No, the distortion isn't due to a wish to clear Pryor's name, he's already been suspended and found guilty by the NCAA, no argument there for me, that's what happens when you break rules. The distortion comes as blame is assigned, as fingers get pointed and the story gets written. This story has got major players; Pryor is just one of many Buckeye football players past and present associated with this mess. Ring leader? Um, maybe currently but ultimately, as I stated before, they were all just guys getting away with what was allowed.

That said, as the head football coach Jim Tressel is the major violator here for me. No, not because he couldn't stop his guys from pimping the system to get cars and tats. If you've followed long enough you know I'm a full believer in "plausible deniability" and if there is no proof that a coach knows then I'm just going to assume the players were able to sneak it past them. As for the lying, meh, I don't care too much about that either, they're not the feds and if he thought he was going to get away with it more power to him. I'm not an NCAA fan so I'm fully on board with the whole "we ain't telling them shit" approach to things.

No, the reason I point the finger at The Sweater Vest is he clearly knew and did nothing.
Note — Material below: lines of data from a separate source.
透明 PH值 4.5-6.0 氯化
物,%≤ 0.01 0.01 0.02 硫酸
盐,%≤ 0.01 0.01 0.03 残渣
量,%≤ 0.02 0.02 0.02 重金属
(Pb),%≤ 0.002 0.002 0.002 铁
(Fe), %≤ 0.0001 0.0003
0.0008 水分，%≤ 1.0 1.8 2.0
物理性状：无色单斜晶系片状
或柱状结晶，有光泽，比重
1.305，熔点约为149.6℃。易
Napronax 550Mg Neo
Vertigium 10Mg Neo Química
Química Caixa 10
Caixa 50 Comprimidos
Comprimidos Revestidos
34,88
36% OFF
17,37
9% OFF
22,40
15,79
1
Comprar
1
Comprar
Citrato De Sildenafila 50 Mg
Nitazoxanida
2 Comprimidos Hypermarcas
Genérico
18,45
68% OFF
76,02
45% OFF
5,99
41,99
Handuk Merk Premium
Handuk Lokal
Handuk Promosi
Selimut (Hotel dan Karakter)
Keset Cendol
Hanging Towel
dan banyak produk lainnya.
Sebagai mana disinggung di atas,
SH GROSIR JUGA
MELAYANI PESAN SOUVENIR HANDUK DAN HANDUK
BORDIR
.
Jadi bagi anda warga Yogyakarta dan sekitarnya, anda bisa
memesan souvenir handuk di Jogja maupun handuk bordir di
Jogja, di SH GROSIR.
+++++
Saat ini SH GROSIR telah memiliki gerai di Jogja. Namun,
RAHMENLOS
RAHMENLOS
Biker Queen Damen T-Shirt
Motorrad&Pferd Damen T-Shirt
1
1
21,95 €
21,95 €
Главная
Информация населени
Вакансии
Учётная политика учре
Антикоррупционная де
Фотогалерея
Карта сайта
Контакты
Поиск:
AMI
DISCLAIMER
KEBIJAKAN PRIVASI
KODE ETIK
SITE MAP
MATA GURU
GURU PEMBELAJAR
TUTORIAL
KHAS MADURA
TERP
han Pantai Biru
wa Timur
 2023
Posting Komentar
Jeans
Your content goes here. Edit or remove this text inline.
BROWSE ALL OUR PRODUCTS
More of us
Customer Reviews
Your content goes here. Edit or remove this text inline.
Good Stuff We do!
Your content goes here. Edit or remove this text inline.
He didn't make the preemptive suspensions or dismissals to protect the Buckeye name or reputation. He allowed it to go on, not just doing the "I don't want to know" dance we've seen from Pete Carroll, Butch Davis and others but also deciding not to do anything.

And for full disclosure I will admit that his image, something he constructed for himself, on his own, is part of the biggest issue in all of this mess. I've got no problem with Tressel's actual actions, they're a bit amateurish, obviously he kept kids eligible to win but he also helped some guys out and I'm good with that. Hell, I'm a guy that lists Barry Switzer and Danny Ford as his favorite college football coaches.

The difference between those guys and Tressel?

Nothing disingenuous about them. Maybe it is the southern angle. Maybe it is the larger than life persona each still possesses. Largely it is just the fact that neither of those guys went through the trouble to pretend to be anything more than what they were, guys who liked to win and were helping kids out along the way.

Tressel set himself up. The image helped him as things were crumbling early. It caused fans and observers to give Tressel the benefit of the doubt. Now it should ultimately have the finger pointing back at him. Not because I'm so offended or put off by the events themselves but rather because in the grand scheme of things he's not only broken and allowed the breaking of rules, those are "hey, it happens" situations; he's been playing the game as long as anyone and been attempting to look as if he was above all that is the underworld of college football.

More power to Jim. He games the system for quite some time and got the results the folks were looking for, now it is falling down around him and he's lost his job because of it. I don't hate the guy, hell if he was doing this because he felt the kids deserved it or he disagreed with the rules, and it wasn't just wins and losses motivated then I respect the hell out of him quite honestly.